AN IRON balloon is getting ready to float and hopefully burst over the black sands of Treasure Beach, St. Elizabeth, when the sixth instalment of the Calabash International Literary festival is staged May 26 to 28.

This oxymoron, a bursting iron balloon, comes in the form of the first fiction publication from the Calabash Writers Workshop. Dubbed Iron Balloons: Hit Fiction From Jamaica's Calabash Writers Workshop. The collection is published by Akashic Books and edited by the Calabash artistic director and founder, Colin Channer.

Channer's fiction is also included in the collection which combines works of tutors from the workshop as well as participants. As such it features works by Elizabeth Nunez, Marlon James, Kwame Dawes, Kaylie Jones, Konrad Kirlew, Alwin Bully, A-dZiko Simba and Sharon Leach. The collection will be officially launched during the festival with a reading by actor Delroy Lindo on Friday night at 9:00.

LITERARY FLAMES BURNING

The production of Iron Balloons is the first set of new fiction that has come from the Calabash Trust, though not its first publication. Last year the Calabash programme, under the theme 'The fire is Lit' continued to keep literary flames burning by both producing six chapbooks from poets who participated in the workshop.

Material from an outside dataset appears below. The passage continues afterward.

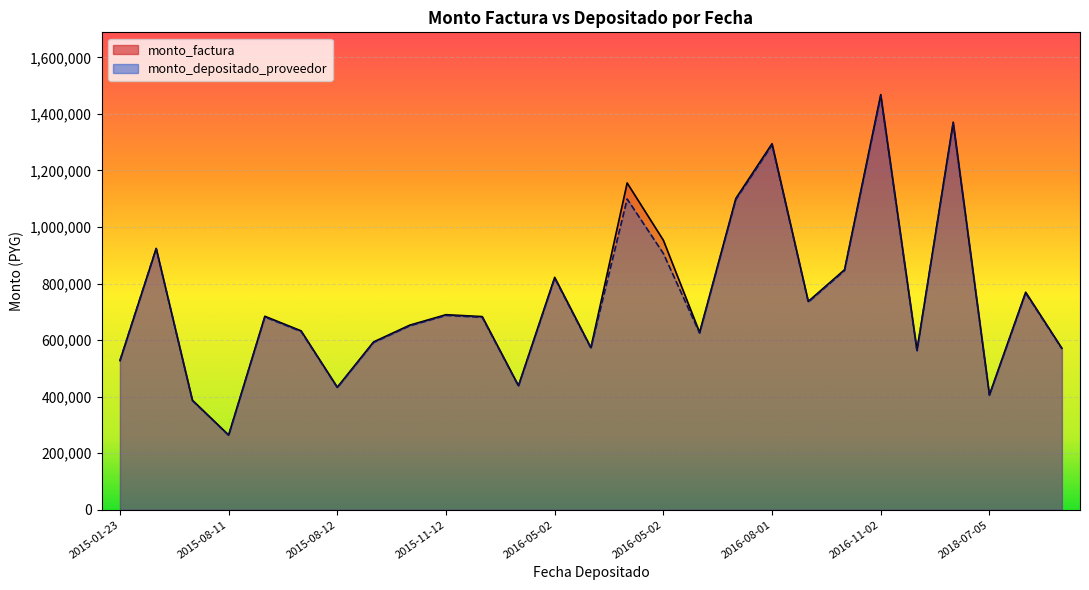

At how many categories does at least one series exceed 375203?

26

The trust also produced their second anniversary reissue, this time John Hearne's Voices Under the Window, which had been out of print. The 2004 reprint of Roger Mais' Brother Man, which subsequently made it back to the high school reading list, had started the series.

DELIBERATE NAME

At the launch of the festival, held last week at Strawberry Hill, Channer noted that the title was quite a deliberate play on the musical terminology, usually used derisively for those who can't get a 'buss'. The publication is intended to turn this on its head give the workshop participants 'a leg up'. Channer further explained that as with the poetry chapbooks, the writers included in Iron Balloons were selected through a competition, which he argues allows "a bar" to be set in maintaining a standard to getting published.

"You need to have a gang, a godmother, a godfather, somebody who can make you get a buss," Channer explained. As such, by including the workshop tutors who are already successful writers, the up and coming writers in the collection get to be published with reputable writers by a reputable company. "A writer is held hostage by the publishers who are here," Channer said.

So, apparently, Iron Balloons is a way of paying the ransom for local writers, who have the talent but have found the recourse to publication is hard.